Latest update November 27th, 2024 1:00 AM
Feb 01, 2009 Features / Columnists, Peeping Tom
There was one question that would have saved a great deal of the President’s and the reporters’ time at the last Presidential Press Conference. That question was unfortunately not asked and what we have is a long drone about the need for Members of Parliament to comply with the law.
The fact that the legality of legislation is being challenged does not mean that the law should not be observed. This in essence is the escape the President sought in defending his intemperate outburst at a previous press conference in which responding to the opposition’s demand for him to subject his ministers to a forensic audit of their assets, the President said that he would ask the Integrity Commission to, within two weeks, publish the names of all those Members of Parliament who have not submitted their declarations to the commission.
The main opposition has since indicated that it had advised its members not to submit any. Why should they? If the position of the opposition is that the Integrity Commission is not properly constituted, then how can opposition Members of Parliament be expected to submit their declarations of assets and liabilities to a body that it deems to be illegal.
The question of compliance with the law does not arise because the very law which creates the obligation to submit is being questioned to the extent that the agency to which the declarations have to be submitted is being challenged as being unlawful.

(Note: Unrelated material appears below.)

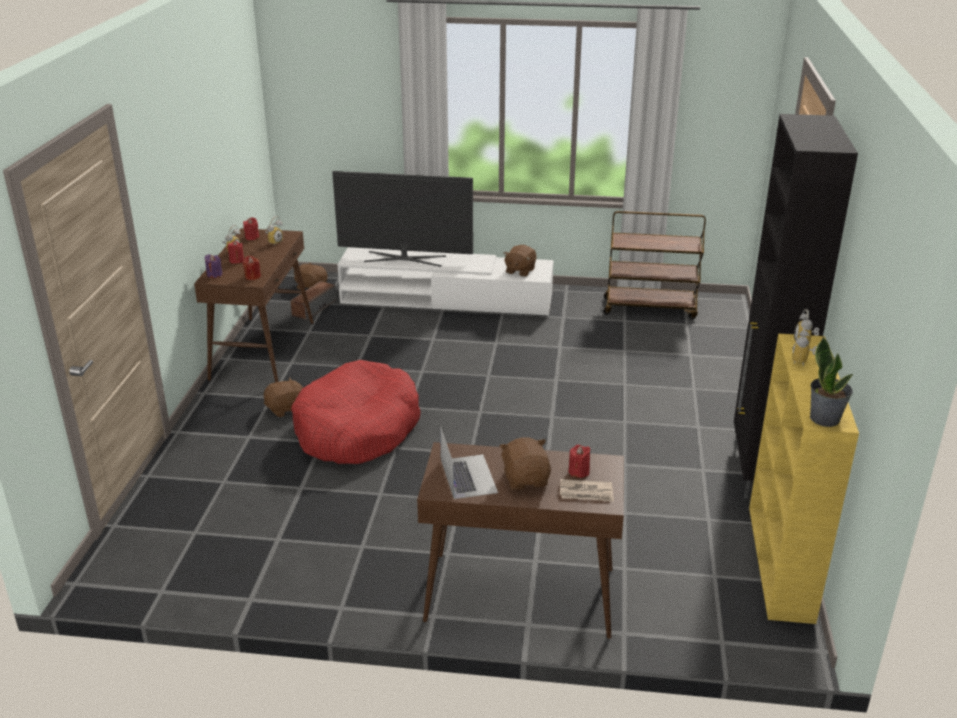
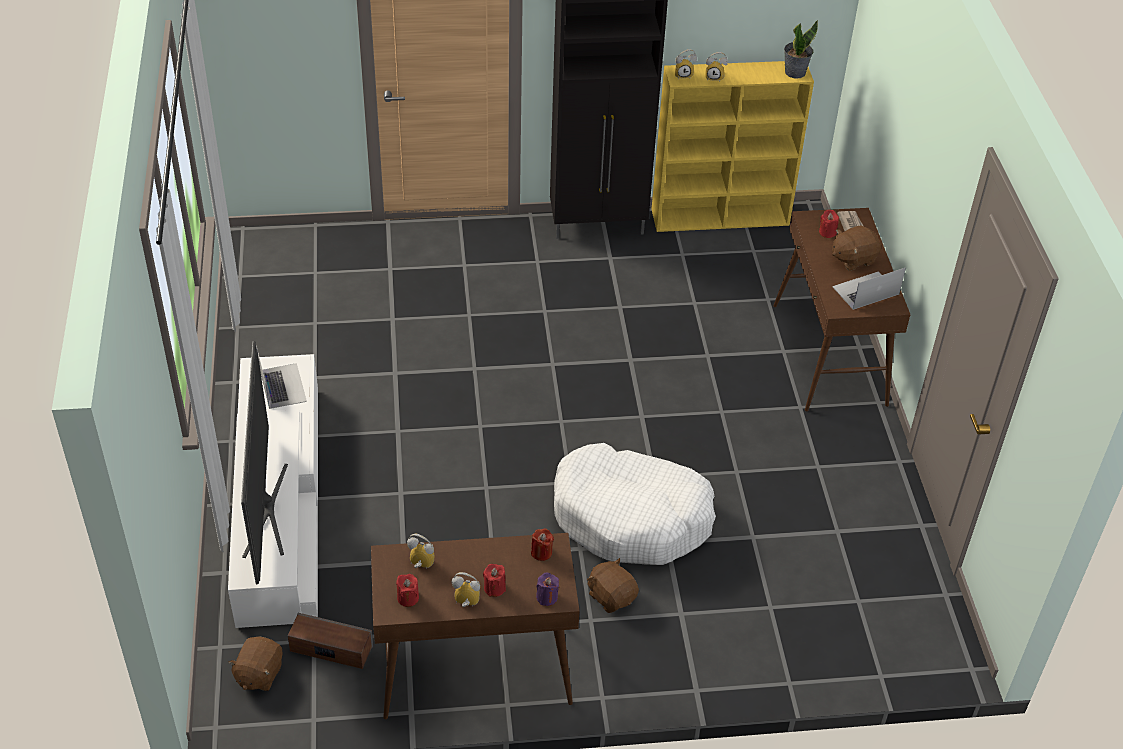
camera: 105 degrees left, 15 degrees up
(357, 429) = (631, 517): red dog bed -> white dog bed
(520, 271) = (282, 385): brown plush toy -> laptop
(650, 308) = (276, 303): brown cart -> none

What happens if the opposition does comply with the law and then later find that the Courts rule that the Commission was unlawful? This would mean that the Commission would not have been the properly constituted body to receive declarations. How can the opposition then comply with the law when they consider the agency to which they have to comply as being unlawful and a subject of a legal challenge?
The President indicated at his press conference that he is moving to have consultations on the Commission. He did not state whether this was in respect to only the Chairman or in relation to all the members. The law simply states that there must be consultation, not agreement. However, we have long passed the stage of cosmetic consultations and therefore the consultations are expected to be meaningful.
I urge the opposition leader not to simply see this matter in terms of who was originally right. I urge the President to use his proposed consultation to end the controversy over the Integrity Commission and to restore public confidence in the work of that body by reconstituting the body after meaningful consultations with the opposition as laid out in the law.
In the meantime, the opposition and the media should not allow themselves to be distracted. They should not allow themselves to be caught up in political diversion. And this is why the reporters should have asked the President a simple question at his last press conference.
They should have asked him regardless of who has submitted declarations whether he is prepared to subject the declared assets of his ministers to a forensic audit. I hope that the next time the reporters meet with the President that they put this question to him: Is he willing to have the assets of his ministers subject to a forensic audit?
He may say that this is a matter for the Integrity Commission. But since he did not feel that the issue of those Members of Parliament who have not submitted their declarations was not solely for the Commission, since he felt that he had a right to issue an ultimatum, he should agree that it is within his powers to have a forensic audit of the assets of his ministers.
He does not need the Integrity Commission to do this. He simply needs to call in the experts and say to them that he wants to show the world how transparent his government is, and thus he is asking all his ministers to subject themselves to a forensic audit of their assets.
We have to stop wasting time in this country with unnecessary political drama. The President should insist that his ministers set a higher example than others, and what better way to set this example than to have an independent international team of auditors come to Guyana to examine the assets of Ministers of the Government?
I do not believe this has been done anywhere else in the world and therefore we will be setting a historic example, one that is unprecedented, by having a forensic audit of the assets of Government Ministers.